* What this task involves *
If an entry below contains an image, drop the image and retype the rest exactly.
== Segment start ==
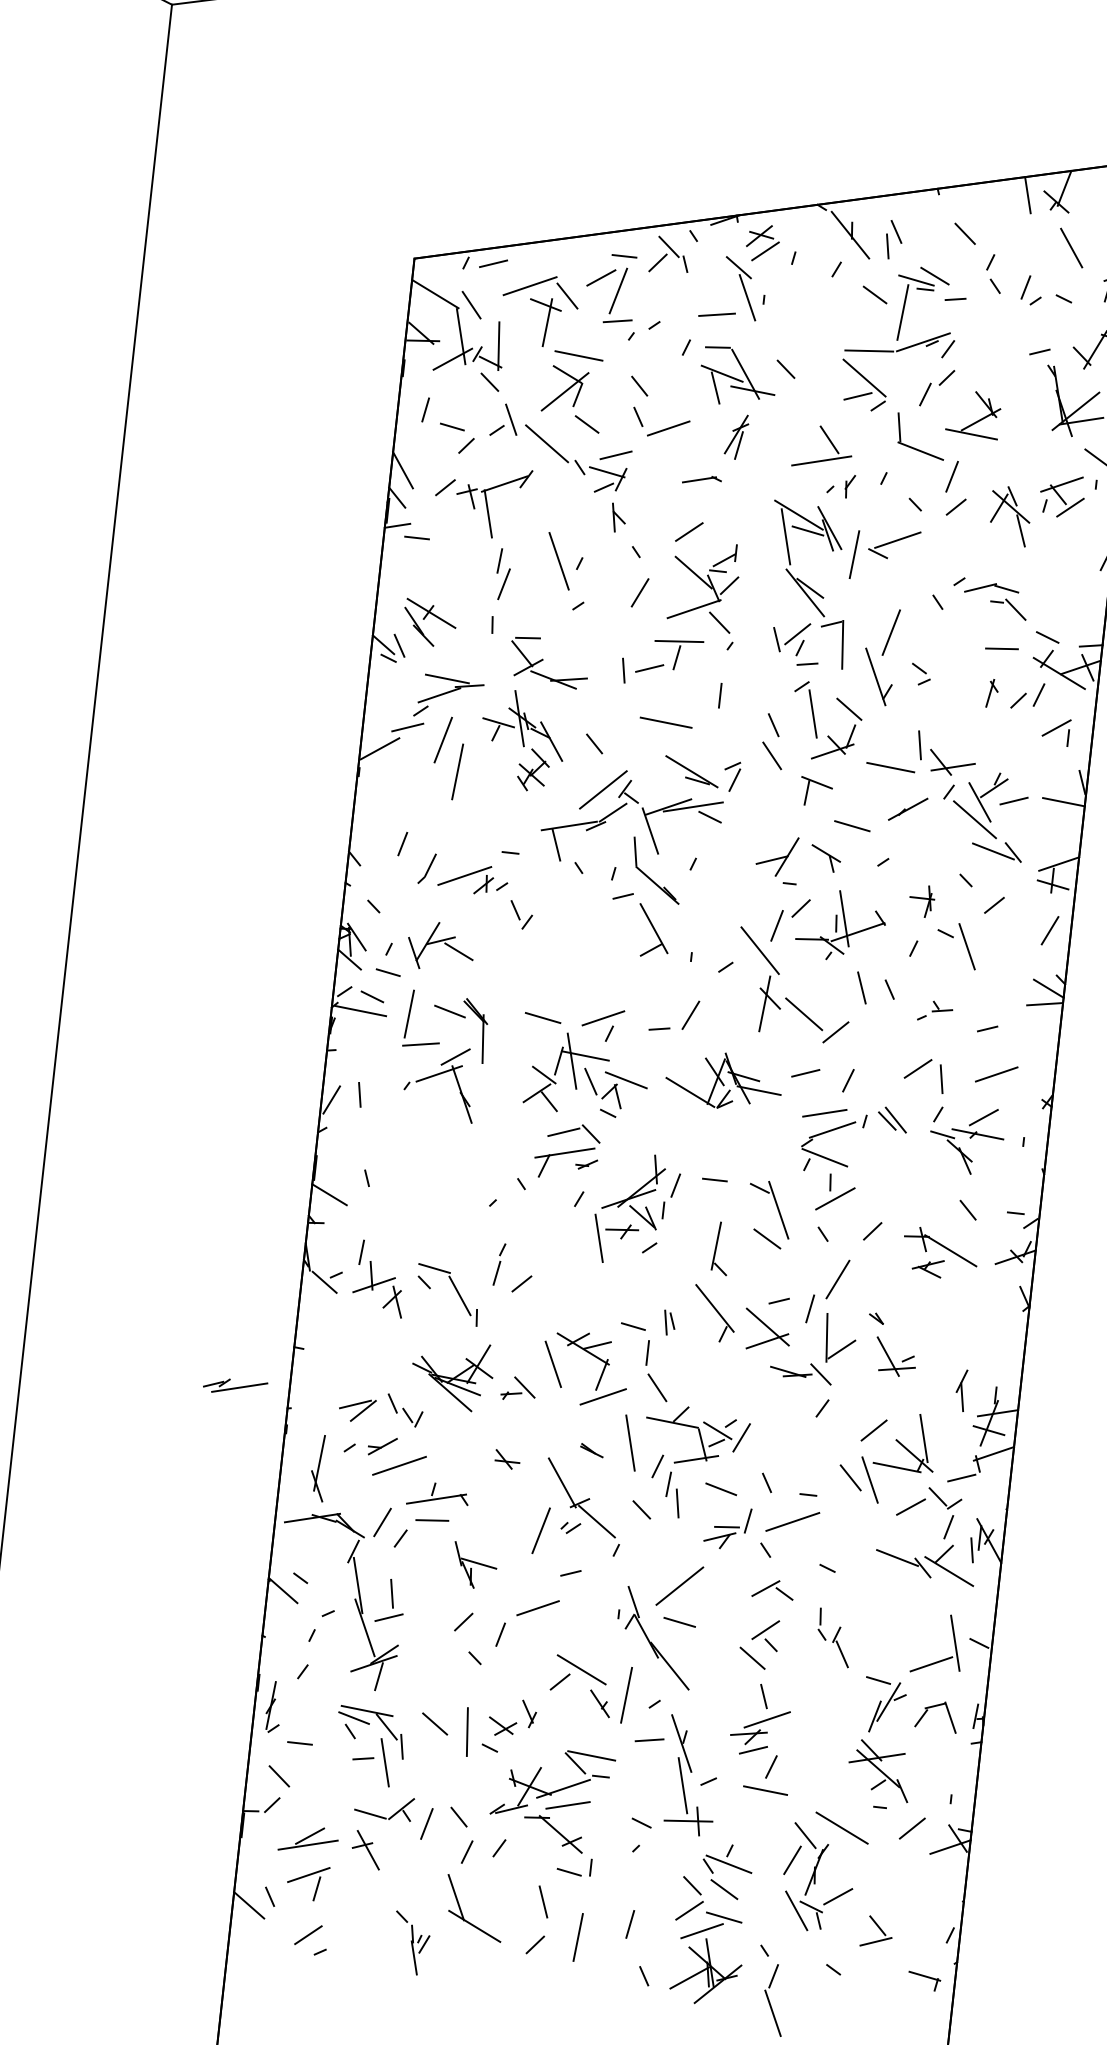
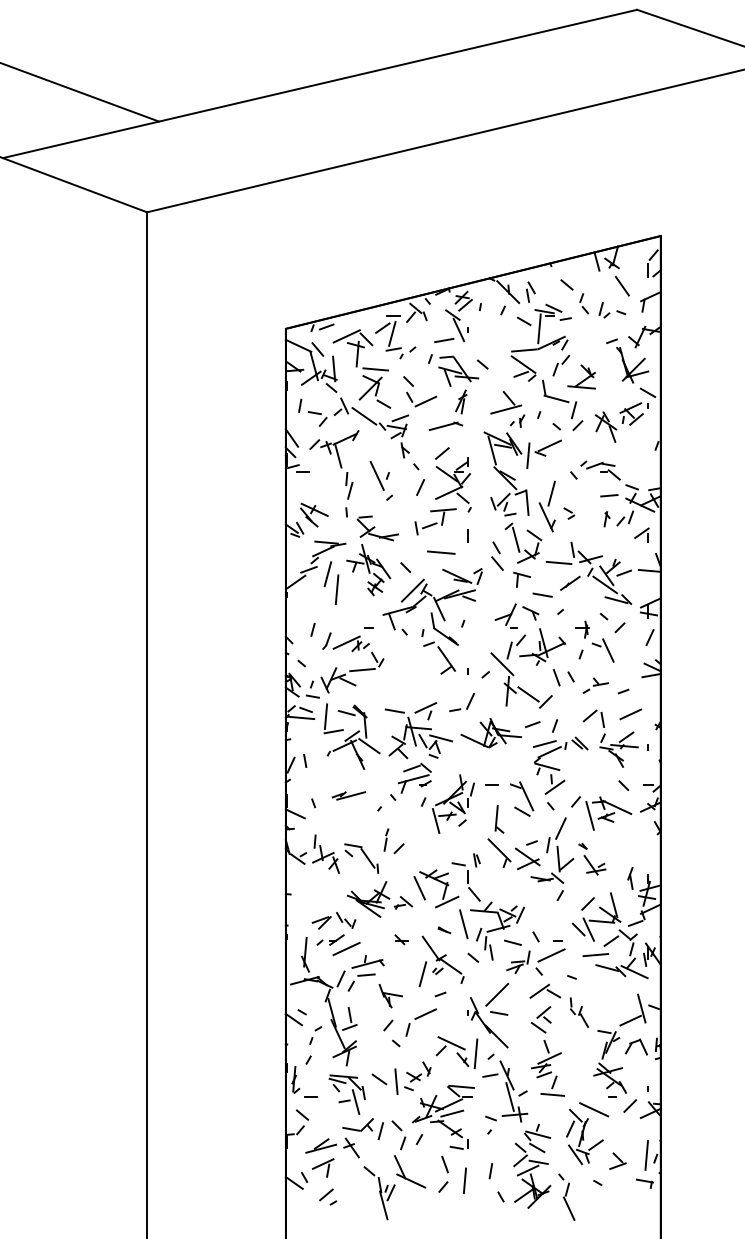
part: (701, 478) -> (445, 425), size x1.67
line: (489, 930) -> (362, 669), added
part: (934, 1011) -> (595, 685), size x1.43
line: (486, 1080) -> (369, 746), added
line: (895, 1260) -> (589, 815), added
part: (234, 1386) -> (348, 795), moved
line: (877, 1531) -> (595, 955), added
part: (773, 1588) -> (545, 990), size x1.43
line: (933, 1927) -> (646, 1155), added
part: (410, 1943) -> (379, 1193), size x1.67

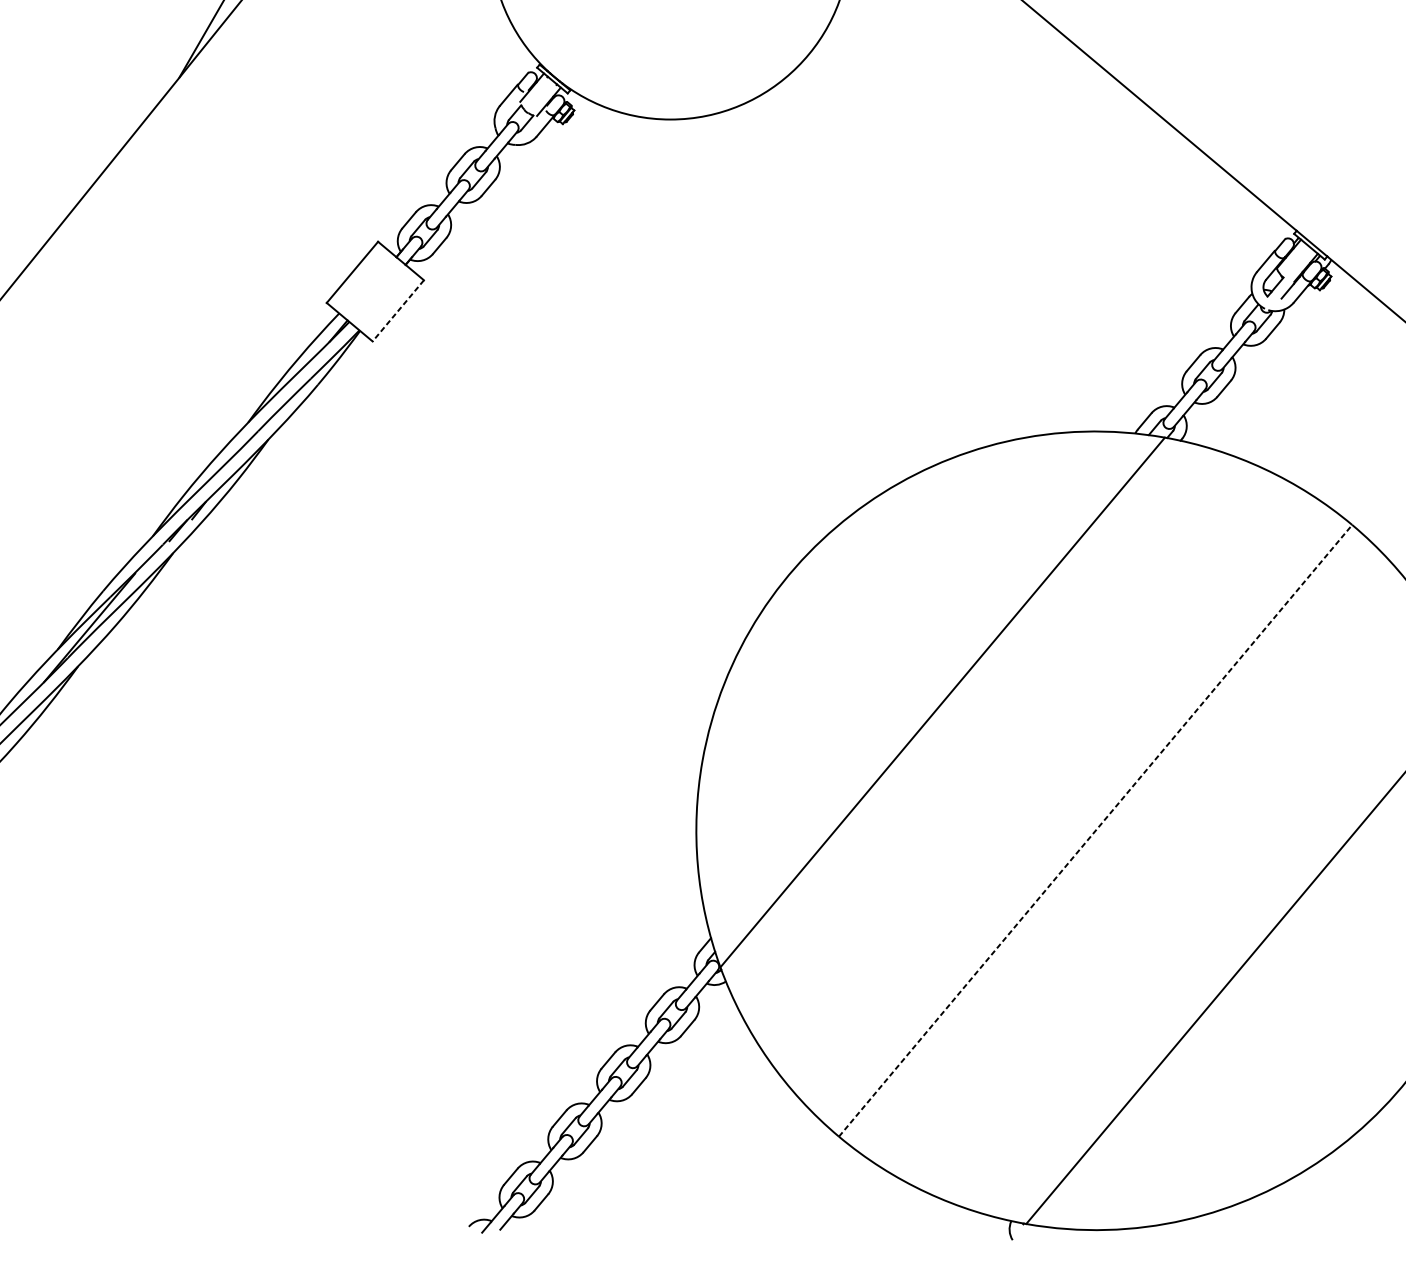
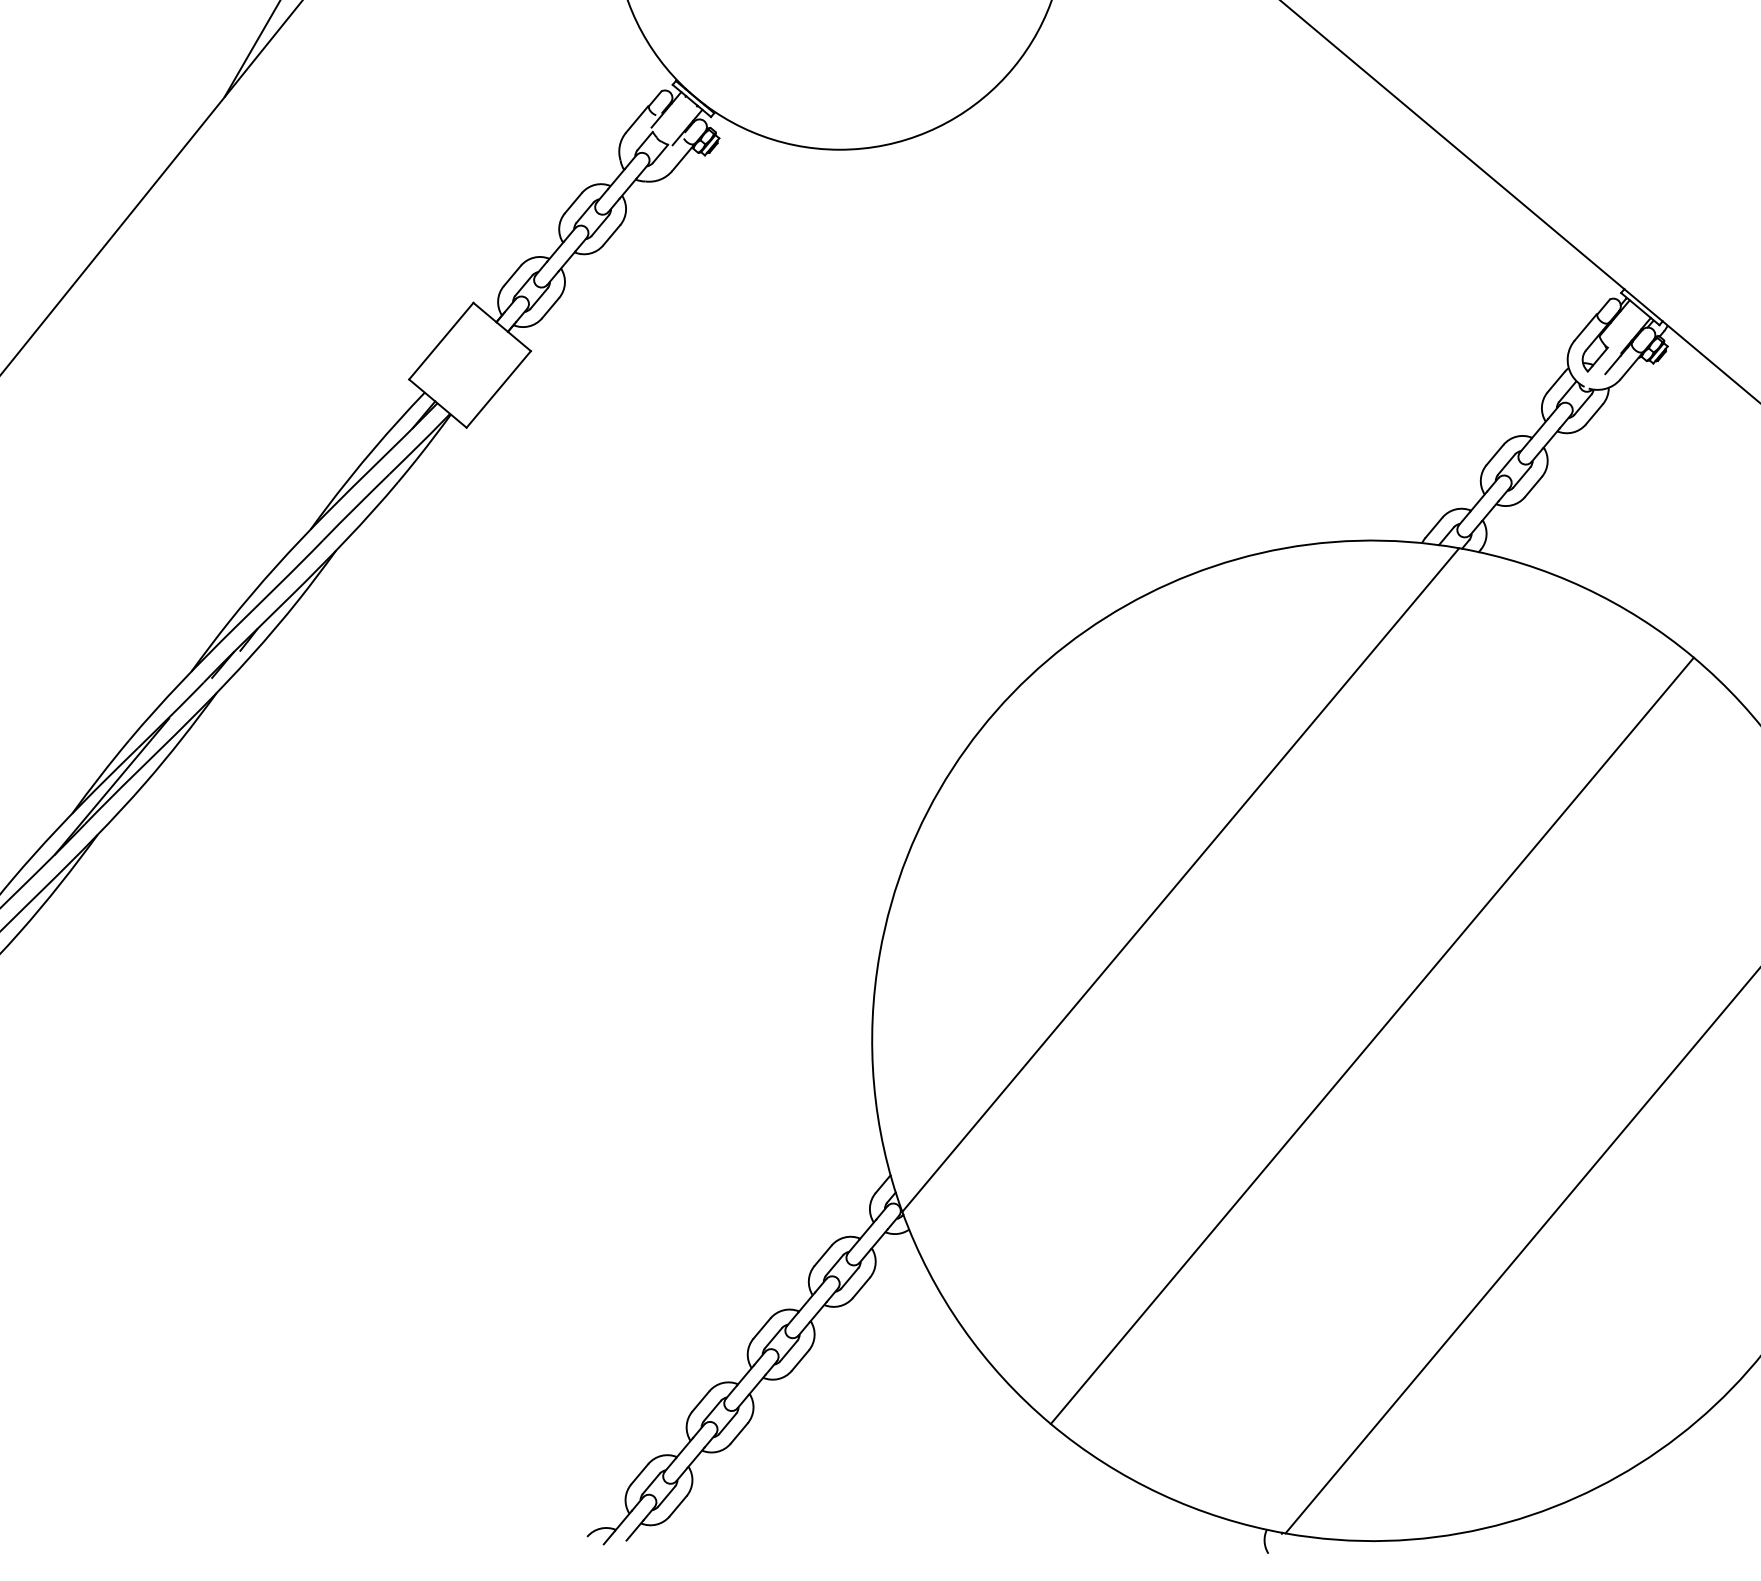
line: (398, 310) -> (498, 389), dashed -> solid
line: (1095, 830) -> (1372, 1040), dashed -> solid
== Segment end ==
* Response *
part: (701, 478) -> (445, 425), size x1.67
line: (489, 930) -> (362, 669), added
part: (934, 1011) -> (595, 685), size x1.43
line: (486, 1080) -> (369, 746), added
line: (895, 1260) -> (589, 815), added
part: (234, 1386) -> (348, 795), moved
line: (877, 1531) -> (595, 955), added
part: (773, 1588) -> (545, 990), size x1.43
line: (933, 1927) -> (646, 1155), added
part: (410, 1943) -> (379, 1193), size x1.67

line: (398, 310) -> (498, 389), dashed -> solid
line: (1095, 830) -> (1372, 1040), dashed -> solid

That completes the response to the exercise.